This year for my birthday, my mom gave me a book called Love Without Conditions and told me I should just open it up at random and read whatever chapter I land on. So I did that once last night and again this morning. This morning, the two most important excerpts that popped out at me were the following (TW: the 1st excerpt mentions r*pe):
"Everything in your experience can be endowed with spiritual qualities by bringing your love, acceptance, or forgiveness to it. Even a terminal illness, a rape, or a murder can be transformed by the power of your love."
"The one who trespasses on you is just a reflection of your own lack of self worth. You created his presence in your mirror. Stand up, confess your hatred for yourself and let that other person go."
The author also brings up key questions to ask in order to find the true reason why certain things occurred in our lives: How does this situation help me learn to love more fully? What does it ask me to give that I am still withholding?
I want you to read everything below through the lens of the following sentiment (from a previous post of mine) that I plan to hold close to my heart every day: "If my own deep wounds are what enable me to heal others more deeply, then it is my privilege to carry these wounds."
My thoughts: While I firmly believe everything written above, I also believe that in the case of children who suffer at the hands of their parents, what occurs is as a result of our souls having chosen those circumstances. Perhaps my soul also carried the miseducation of self-loathing from other lifetimes. Either way, those circumstances certainly reinforced in our minds, the idea that we were unlovable leading my siblings and me to experience a fairly severe and chronic level of self-hatred which means we likely all frequently encountered people who tested our willingness to forgive.
But I am open to seeing the whole of my past as God's gifts to me. I am open to learning how to love, accept, and forgive every painful chapter of my story. These events taught me that I have been withholding love from myself. These events taught me that the only worthwhile way out of despair is through, for that is how we harness our power. This book has taught me that the pain I have felt in my heart was the result of me feeling separated from God and His love due to my belief that I was clearly unlovable.
TW: Believe it or not, my primary struggle is not centered around forgiving the trauma my father caused me, but around forgiving the Department of Social Services who failed to see how dangerous it was for us to be left in the care of our biological parents. Even after my sister's twin passed away (under suspicious circumstances) and after the tragedy of my rape, DSS decided to occasionally bring us back to our biological parents while we were in foster care...

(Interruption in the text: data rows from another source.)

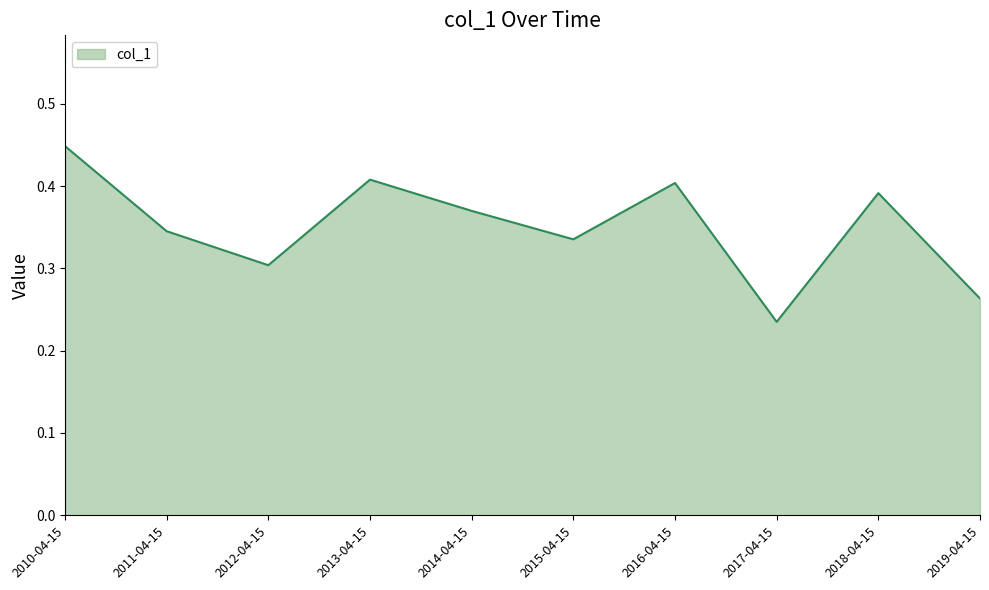

The chart shows a value of 0.5 at 2012-04-15. True or false?

False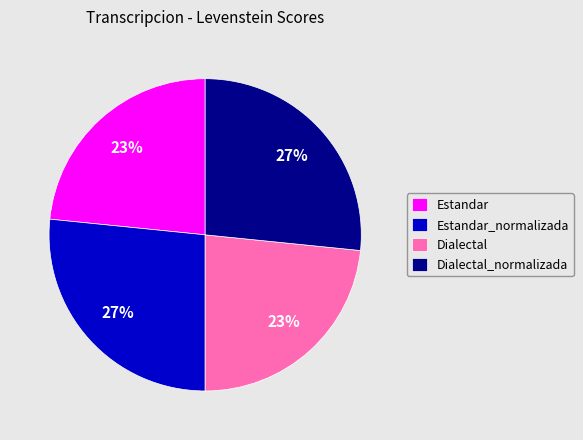

True or false: Dialectal_normalizada accounts for 27% of the total.

True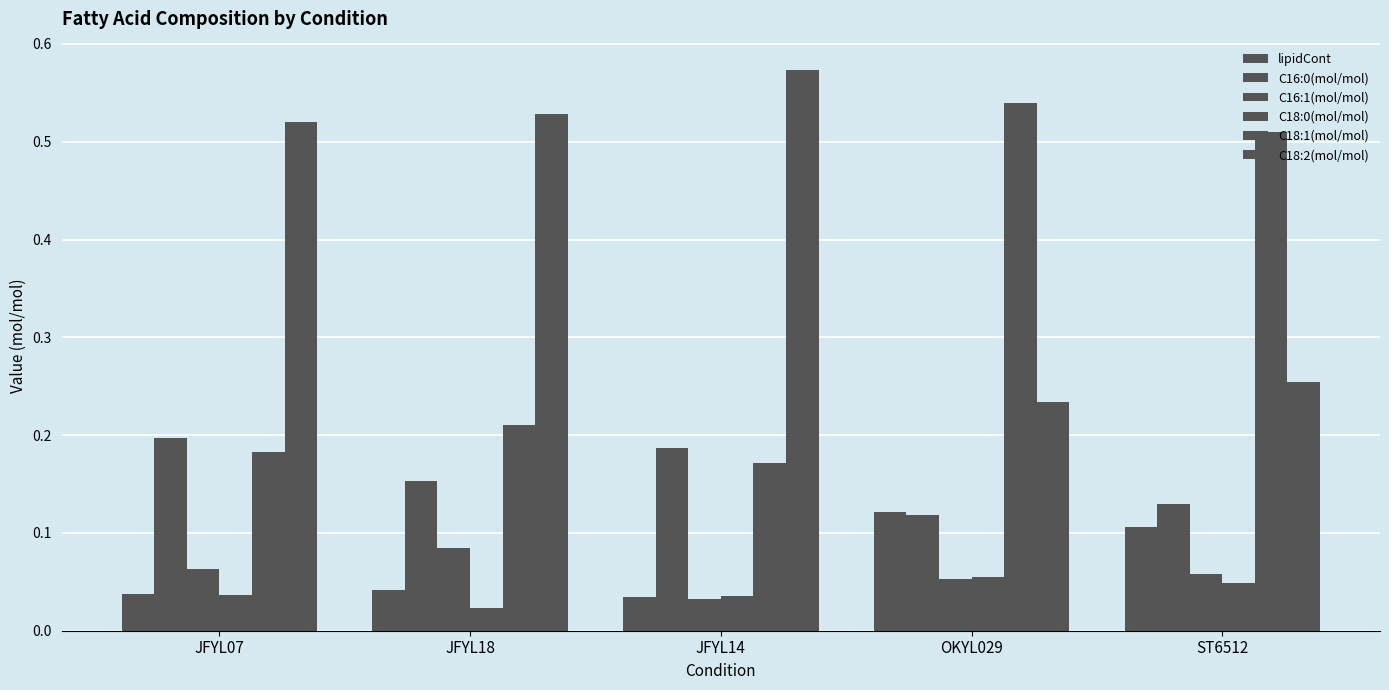

Reading left to right, extract all data points from this chart.

lipidCont: 0.0	0.0	0.0	0.1	0.1
C16:0(mol/mol): 0.2	0.2	0.2	0.1	0.1
C16:1(mol/mol): 0.1	0.1	0.0	0.1	0.1
C18:0(mol/mol): 0.0	0.0	0.0	0.1	0.0
C18:1(mol/mol): 0.2	0.2	0.2	0.5	0.5
C18:2(mol/mol): 0.5	0.5	0.6	0.2	0.3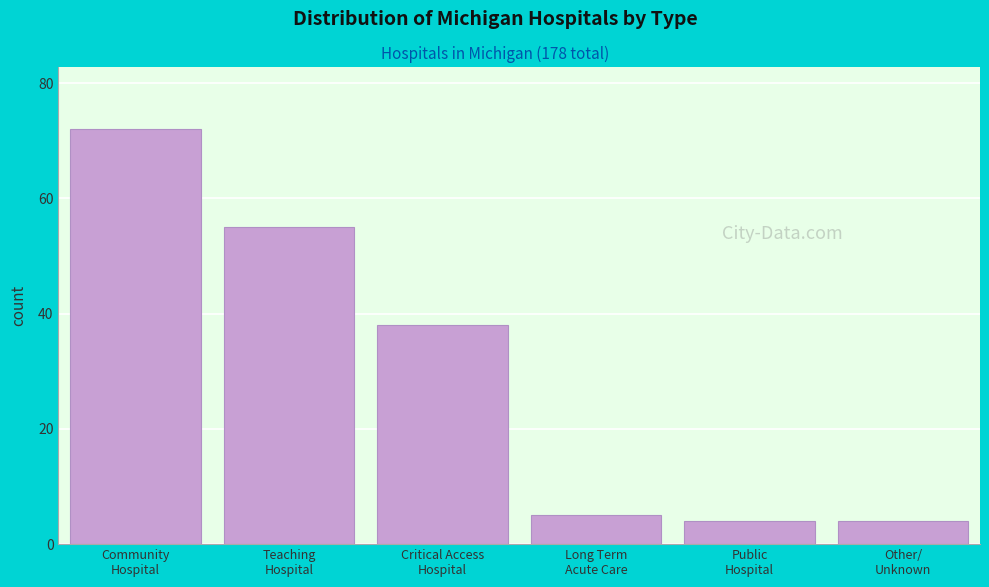

Reading left to right, list all the values displayed in this chart.

72	55	38	5	4	4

And this leads me nicely to what came up to be released last night. I had held the belief that the world (or God) would always send me back to a place of suffering. I didn't realize I believed this because I am capable of fully leaning into experiences of profound joy and frequently believe that I must have reached the final peak, that from here on out I will always be happy*...of course, those moments, even when they last for days, come to an end and I find myself back in a valley with my sight obscured once more. Sometimes in the valley, I find myself wondering "why would anyone love me? (A thought that stemmed from the belief that if my own biological parents couldn't love me, no one could.) I'm too strange, weird, crazy, and eccentric to be loved."
Other times I suddenly feel irrevocably dirty. I've done both a Tough Mudder and the Appalachian Trail, where I averaged a shower or two per week, but those didn't make me feel as filthy as the knowledge of the sexual assault I survived. I compare it to feeling like a tissue that's been sneezed in that no one dares to touch. People aren't lying when they say that their experience of SA made them feel like trash.
Rest assured, I have successfully traversed each of these valleys and will always do so. I am here as both the student of my own life and as the teacher; as the answers come to me regarding my own fears and concerns, I share them with others. Granted, I often feel that I am failing the very course I claim to teach, but I strive to walk the walk, I strive to reach a place of absolute acceptance and forgiveness and to help others figure it out as I make my way.